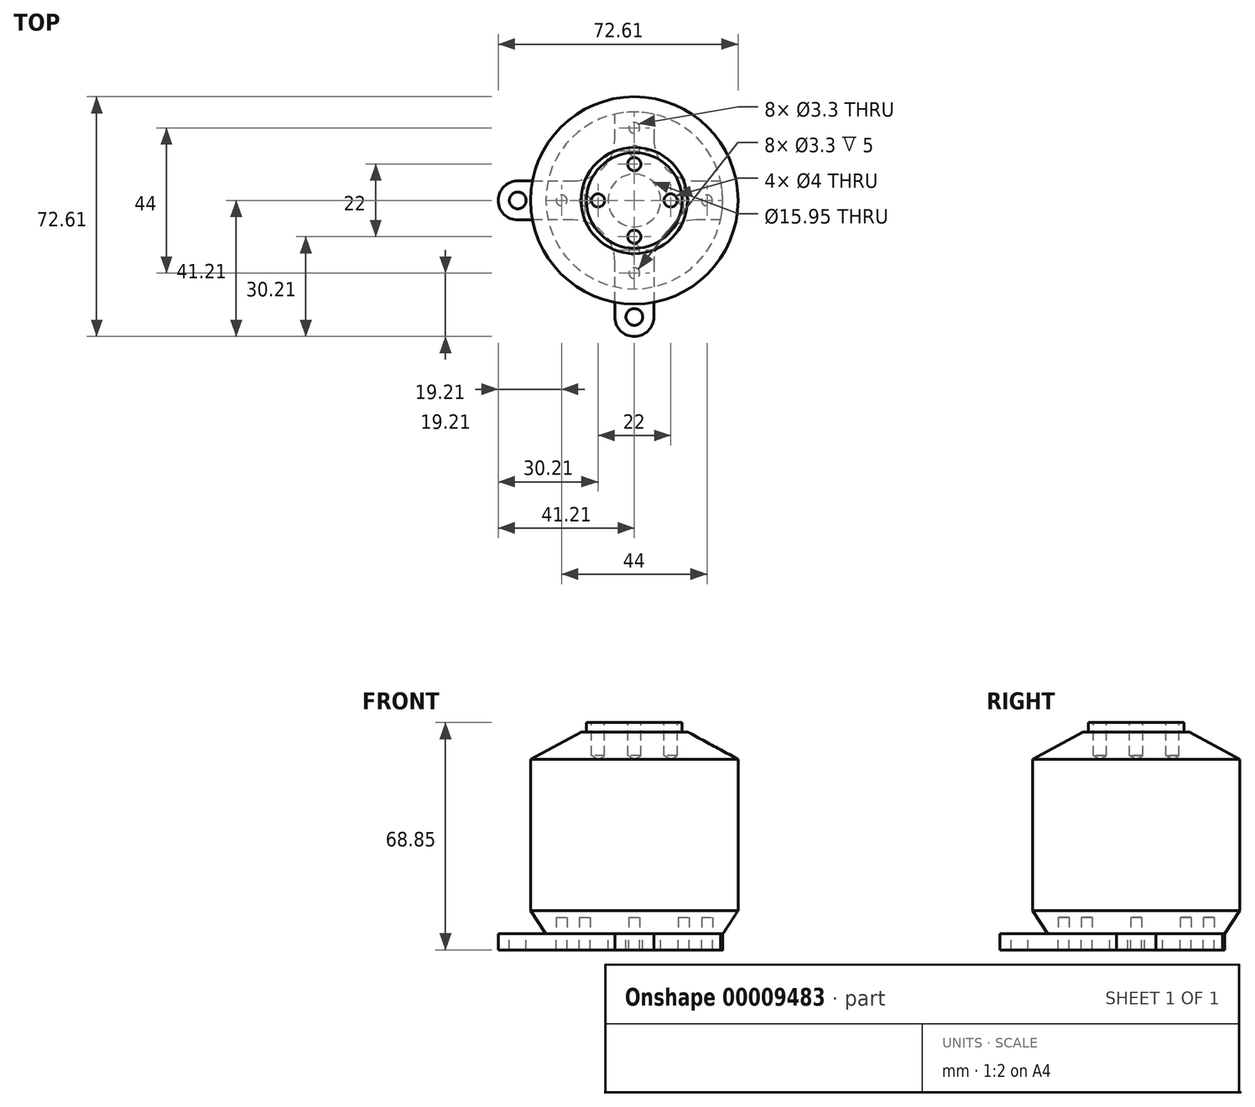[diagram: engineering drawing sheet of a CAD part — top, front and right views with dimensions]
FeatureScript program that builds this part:
annotation { "Feature Type Name" : "Feature", "Feature Type Description" : "" }
export const myFeature = defineFeature(function(context is Context, id is Id, definition is map)
    precondition{}
    {
        {
            var Q0;
            Q0=qCreatedBy(makeId("Front.planeOp"),FACE);
            var sketch = newSketch(context, id + "F0", { "sketchPlane" : qUnion([Q0])});
            skLineSegment(sketch, "E0", {"start": v(0, 0) * mm, "end": v(26.8, 0) * mm});
            skLineSegment(sketch, "E1", {"start": v(31.4, 7.03) * mm, "end": v(31.4, 52.91) * mm});
            skLineSegment(sketch, "E2", {"start": v(14.5, 64) * mm, "end": v(0, 64) * mm});
            skLineSegment(sketch, "E3", {"start": v(0, 64) * mm, "end": v(0, 0) * mm});
            skLineSegment(sketch, "E4.bottom", {"start": v(0, 0) * mm, "end": v(5, 0) * mm});
            skLineSegment(sketch, "E4.top", {"start": v(0, -24) * mm, "end": v(5, -24) * mm});
            skLineSegment(sketch, "E4.left", {"start": v(0, 0) * mm, "end": v(0, -24) * mm});
            skLineSegment(sketch, "E4.right", {"start": v(5, 0) * mm, "end": v(5, -24) * mm});
            skLineSegment(sketch, "E5", {"start": v(14.5, 64) * mm, "end": v(14.5, 61.2) * mm});
            skLineSegment(sketch, "E6", {"start": v(14.5, 61.2) * mm, "end": v(16.1, 61.2) * mm});
            skLineSegment(sketch, "E7", {"start": v(16.1, 61.2) * mm, "end": v(31.4, 52.91) * mm});
            skLineSegment(sketch, "E8", {"start": v(31.4, 7.03) * mm, "end": v(26.8, 0) * mm});
            skSolve(sketch);
        }
        {
            var Q0;
            Q0=makeQuery(id+"F0.imprint","IMPRINT",FACE,{"disambiguationData":[TD([[makeQuery(id+"F0.imprint","IMPRINT",EDGE,{"derivedFrom":sQuery(id+"F0.wireOp",EDGE,"E0")}),1.0]])]});
            var Q1;
            Q1=makeQuery(id+"F0.imprint","IMPRINT",FACE,{"disambiguationData":[TD([[makeQuery(id+"F0.imprint","IMPRINT",EDGE,{"derivedFrom":sQuery(id+"F0.wireOp",EDGE,"E4.bottom")}),-1.0]])]});
            var Q2;
            Q2=sQuery(id+"F0.wireOp",EDGE,"E3");
            revolve(context, id + "F1", {"entities" : qUnion([Q0, Q1]), "axis" : qUnion([Q2]), "revolveType" : RevolveType.FULL});
        }
        {
            var Q0;
            Q0=makeQuery(id+"F1.opRevolve","SWEPT_FACE",FACE,{"disambiguationData":[OSD([sQuery(id+"F0.wireOp",EDGE,"E0")])]});
            var sketch = newSketch(context, id + "F2", { "sketchPlane" : qUnion([Q0])});
            skCircle(sketch, "E9", {"center": v(-22, 0) * mm, "radius": 1.65 * mm});
            skCircle(sketch, "E10", {"center": v(-15, 0) * mm, "radius": 1.65 * mm});
            skCircle(sketch, "E11.1.0", {"center": v(0, -22) * mm, "radius": 1.65 * mm});
            skCircle(sketch, "E11.1.1", {"center": v(0, -15) * mm, "radius": 1.65 * mm});
            skCircle(sketch, "E11.2.0", {"center": v(22, 0) * mm, "radius": 1.65 * mm});
            skCircle(sketch, "E11.2.1", {"center": v(15, 0) * mm, "radius": 1.65 * mm});
            skCircle(sketch, "E11.3.0", {"center": v(0, 22) * mm, "radius": 1.65 * mm});
            skCircle(sketch, "E11.3.1", {"center": v(0, 15) * mm, "radius": 1.65 * mm});
            skPoint(sketch, "E11.center", {"position": v(0, 0) * mm});
            skSolve(sketch);
        }
        {
            var Q0;
            Q0=makeQuery(id+"F2.imprint","IMPRINT",FACE,{"disambiguationData":[TD([[makeQuery(id+"F2.imprint","IMPRINT",EDGE,{"derivedFrom":sQuery(id+"F2.wireOp",EDGE,"E9")}),1.0]])]});
            var Q1;
            Q1=makeQuery(id+"F2.imprint","IMPRINT",FACE,{"disambiguationData":[TD([[makeQuery(id+"F2.imprint","IMPRINT",EDGE,{"derivedFrom":sQuery(id+"F2.wireOp",EDGE,"E10")}),1.0]])]});
            var Q2;
            Q2=makeQuery(id+"F2.imprint","IMPRINT",FACE,{"disambiguationData":[TD([[makeQuery(id+"F2.imprint","IMPRINT",EDGE,{"derivedFrom":sQuery(id+"F2.wireOp",EDGE,"E11.3.1")}),1.0]])]});
            var Q3;
            Q3=makeQuery(id+"F2.imprint","IMPRINT",FACE,{"disambiguationData":[TD([[makeQuery(id+"F2.imprint","IMPRINT",EDGE,{"derivedFrom":sQuery(id+"F2.wireOp",EDGE,"E11.3.0")}),1.0]])]});
            var Q4;
            Q4=makeQuery(id+"F2.imprint","IMPRINT",FACE,{"disambiguationData":[TD([[makeQuery(id+"F2.imprint","IMPRINT",EDGE,{"derivedFrom":sQuery(id+"F2.wireOp",EDGE,"E11.2.1")}),1.0]])]});
            var Q5;
            Q5=makeQuery(id+"F2.imprint","IMPRINT",FACE,{"disambiguationData":[TD([[makeQuery(id+"F2.imprint","IMPRINT",EDGE,{"derivedFrom":sQuery(id+"F2.wireOp",EDGE,"E11.2.0")}),1.0]])]});
            var Q6;
            Q6=makeQuery(id+"F2.imprint","IMPRINT",FACE,{"disambiguationData":[TD([[makeQuery(id+"F2.imprint","IMPRINT",EDGE,{"derivedFrom":sQuery(id+"F2.wireOp",EDGE,"E11.1.1")}),1.0]])]});
            var Q7;
            Q7=makeQuery(id+"F2.imprint","IMPRINT",FACE,{"disambiguationData":[TD([[makeQuery(id+"F2.imprint","IMPRINT",EDGE,{"derivedFrom":sQuery(id+"F2.wireOp",EDGE,"E11.1.0")}),1.0]])]});
            extrude(context, id + "F3", {"entities" : qUnion([Q0, Q1, Q2, Q3, Q4, Q5, Q6, Q7]), "operationType" : NewBodyOperationType.REMOVE, "oppositeDirection" : true, "depth" : 5 * mm});
        }
        {
            var Q0;
            Q0=makeQuery(id+"F1.opRevolve","SWEPT_FACE",FACE,{"disambiguationData":[OSD([sQuery(id+"F0.wireOp",EDGE,"E0")])]});
            var sketch = newSketch(context, id + "F4", { "sketchPlane" : qUnion([Q0])});
            skLineSegment(sketch, "E12", {"start": v(-5.92, 35.3) * mm, "end": v(-5.92, 18.62) * mm});
            skLineSegment(sketch, "E13", {"start": v(-18.62, 5.92) * mm, "end": v(-35.3, 5.92) * mm});
            skLineSegment(sketch, "E14", {"start": v(-35.3, -5.92) * mm, "end": v(-18.62, -5.92) * mm});
            skLineSegment(sketch, "E15", {"start": v(-5.92, -18.62) * mm, "end": v(-5.92, -35.3) * mm});
            skLineSegment(sketch, "E16", {"start": v(5.92, -35.3) * mm, "end": v(5.92, -18.62) * mm});
            skLineSegment(sketch, "E17", {"start": v(18.62, -5.92) * mm, "end": v(35.3, -5.92) * mm});
            skLineSegment(sketch, "E18", {"start": v(35.3, 5.92) * mm, "end": v(18.62, 5.92) * mm});
            skLineSegment(sketch, "E19", {"start": v(5.92, 18.62) * mm, "end": v(5.92, 35.3) * mm});
            skArc(sketch, "E20", {"start": v(5.92, 35.3) * mm, "mid": v(0, 41.21) * mm, "end": v(-5.92, 35.3) * mm});
            skArc(sketch, "E21", {"start": v(5.92, -35.3) * mm, "mid": v(0, -41.21) * mm, "end": v(-5.92, -35.3) * mm});
            skArc(sketch, "E22", {"start": v(-35.3, 5.92) * mm, "mid": v(-41.21, 0) * mm, "end": v(-35.3, -5.92) * mm});
            skPoint(sketch, "E23.visualSharp", {"position": v(-5.92, 5.92) * mm});
            skArc(sketch, "E23.filletArc", {"start": v(-18.62, 5.92) * mm, "mid": v(-9.64, 9.64) * mm, "end": v(-5.92, 18.62) * mm});
            skPoint(sketch, "E24.visualSharp", {"position": v(5.92, 5.92) * mm});
            skArc(sketch, "E24.filletArc", {"start": v(5.92, 18.62) * mm, "mid": v(9.64, 9.64) * mm, "end": v(18.62, 5.92) * mm});
            skPoint(sketch, "E25.visualSharp", {"position": v(5.92, -5.92) * mm});
            skArc(sketch, "E25.filletArc", {"start": v(18.62, -5.92) * mm, "mid": v(9.64, -9.64) * mm, "end": v(5.92, -18.62) * mm});
            skPoint(sketch, "E26.visualSharp", {"position": v(-5.92, -5.92) * mm});
            skArc(sketch, "E26.filletArc", {"start": v(-5.92, -18.62) * mm, "mid": v(-9.64, -9.64) * mm, "end": v(-18.62, -5.92) * mm});
            skArc(sketch, "E27", {"start": v(35.3, 5.92) * mm, "mid": v(41.21, 0) * mm, "end": v(35.3, -5.92) * mm});
            skLineSegment(sketch, "E28", {"start": v(35.3, 5.92) * mm, "end": v(35.3, -5.92) * mm, "construction": true});
            skCircle(sketch, "E29", {"center": v(-35.3, 0) * mm, "radius": 2.54 * mm});
            skCircle(sketch, "E30", {"center": v(0, 35.3) * mm, "radius": 2.54 * mm});
            skCircle(sketch, "E31", {"center": v(35.3, 0) * mm, "radius": 2.54 * mm});
            skCircle(sketch, "E32", {"center": v(0, -35.3) * mm, "radius": 2.54 * mm});
            skCircle(sketch, "E33", {"center": v(0, 0) * mm, "radius": 7.98 * mm});
            skSolve(sketch);
        }
        {
            var Q0;
            {var subQ6=sQuery(id+"F4.wireOp",EDGE,"E22");Q0=makeQuery(id+"F4.imprint","IMPRINT",FACE,{"disambiguationData":[TD([[makeQuery(id+"F4.imprint","IMPRINT",EDGE,{"derivedFrom":subQ6}),1.0]])]});}
            var Q1;
            {var subQ12=sQuery(id+"F4.wireOp",EDGE,"E23.filletArc");Q1=makeQuery(id+"F4.imprint","IMPRINT",FACE,{"disambiguationData":[TD([[makeQuery(id+"F4.imprint","IMPRINT",EDGE,{"derivedFrom":subQ12}),-1.0]])]});}
            var Q2;
            {var subQ6=sQuery(id+"F4.wireOp",EDGE,"E27");Q2=makeQuery(id+"F4.imprint","IMPRINT",FACE,{"disambiguationData":[TD([[makeQuery(id+"F4.imprint","IMPRINT",EDGE,{"derivedFrom":subQ6}),-1.0]])]});}
            var Q3;
            {var subQ6=sQuery(id+"F4.wireOp",EDGE,"E21");Q3=makeQuery(id+"F4.imprint","IMPRINT",FACE,{"disambiguationData":[TD([[makeQuery(id+"F4.imprint","IMPRINT",EDGE,{"derivedFrom":subQ6}),-1.0]])]});}
            var Q4;
            {var subQ6=sQuery(id+"F4.wireOp",EDGE,"E20");Q4=makeQuery(id+"F4.imprint","IMPRINT",FACE,{"disambiguationData":[TD([[makeQuery(id+"F4.imprint","IMPRINT",EDGE,{"derivedFrom":subQ6}),1.0]])]});}
            extrude(context, id + "F5", {"entities" : qUnion([Q0, Q1, Q2, Q3, Q4]), "depth" : 4.85 * mm});
        }
        {
            var Q0;
            Q0=makeQuery(id+"F1.opRevolve","SWEPT_FACE",FACE,{"disambiguationData":[OSD([sQuery(id+"F0.wireOp",EDGE,"E2")])]});
            var sketch = newSketch(context, id + "F6", { "sketchPlane" : qUnion([Q0])});
            skLineSegment(sketch, "E34", {"start": v(0, 0) * mm, "end": v(-11, 0) * mm, "construction": true});
            skCircle(sketch, "E35", {"center": v(-11, 0) * mm, "radius": 2 * mm});
            skCircle(sketch, "E36.1.0", {"center": v(0, 11) * mm, "radius": 2 * mm});
            skCircle(sketch, "E36.2.0", {"center": v(11, 0) * mm, "radius": 2 * mm});
            skCircle(sketch, "E36.3.0", {"center": v(0, -11) * mm, "radius": 2 * mm});
            skPoint(sketch, "E36.center", {"position": v(0, 0) * mm});
            skLineSegment(sketch, "E36.anchor2", {"start": v(0, 0) * mm, "end": v(0, -11) * mm, "construction": true});
            skSolve(sketch);
        }
        {
            var Q0;
            Q0=sQuery(id+"F6.wireOp",VERTEX,"E34.end");
            var Q1;
            Q1=sQuery(id+"F6.wireOp",VERTEX,"E36.1.0.center");
            var Q2;
            Q2=sQuery(id+"F6.wireOp",VERTEX,"E36.2.0.center");
            var Q3;
            Q3=sQuery(id+"F6.wireOp",VERTEX,"E36.3.0.center");
            var Q4;
            Q4=makeQuery(id+"F1.opRevolve","SWEPT_BODY",BODY,{"disambiguationData":[OSD([sQuery(id+"F0.wireOp",EDGE,"E0"),sQuery(id+"F0.wireOp",EDGE,"E1"),sQuery(id+"F0.wireOp",EDGE,"E2"),sQuery(id+"F0.wireOp",EDGE,"E3"),sQuery(id+"F0.wireOp",EDGE,"E4.top"),sQuery(id+"F0.wireOp",EDGE,"E4.left"),sQuery(id+"F0.wireOp",EDGE,"E4.right"),sQuery(id+"F0.wireOp",EDGE,"E5"),sQuery(id+"F0.wireOp",EDGE,"E6"),sQuery(id+"F0.wireOp",EDGE,"E7"),sQuery(id+"F0.wireOp",EDGE,"E8")])]});
            hole(context, id + "F7", {"style" : HoleStyle.SIMPLE, "holeDiameter" : 4 * mm, "endStyle" : HoleEndStyle.BLIND, "holeDepth" : 10 * mm, "locations" : qUnion([Q0, Q1, Q2, Q3]), "scope" : qUnion([Q4])});
        }
    });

+-------+

_Short task_:
Could you rewrite the items, beginning at the start and stopping after the line that contains "export const myFeature", with "Feature Type Description" swapped for "Feature Description" and everything else left as is? Leave the pictures out of your answer.

_Answer_:
[diagram: engineering drawing sheet of a CAD part — top, front and right views with dimensions]
FeatureScript program that builds this part:
annotation { "Feature Type Name" : "Feature", "Feature Description" : "" }
export const myFeature = defineFeature(function(context is Context, id is Id, definition is map)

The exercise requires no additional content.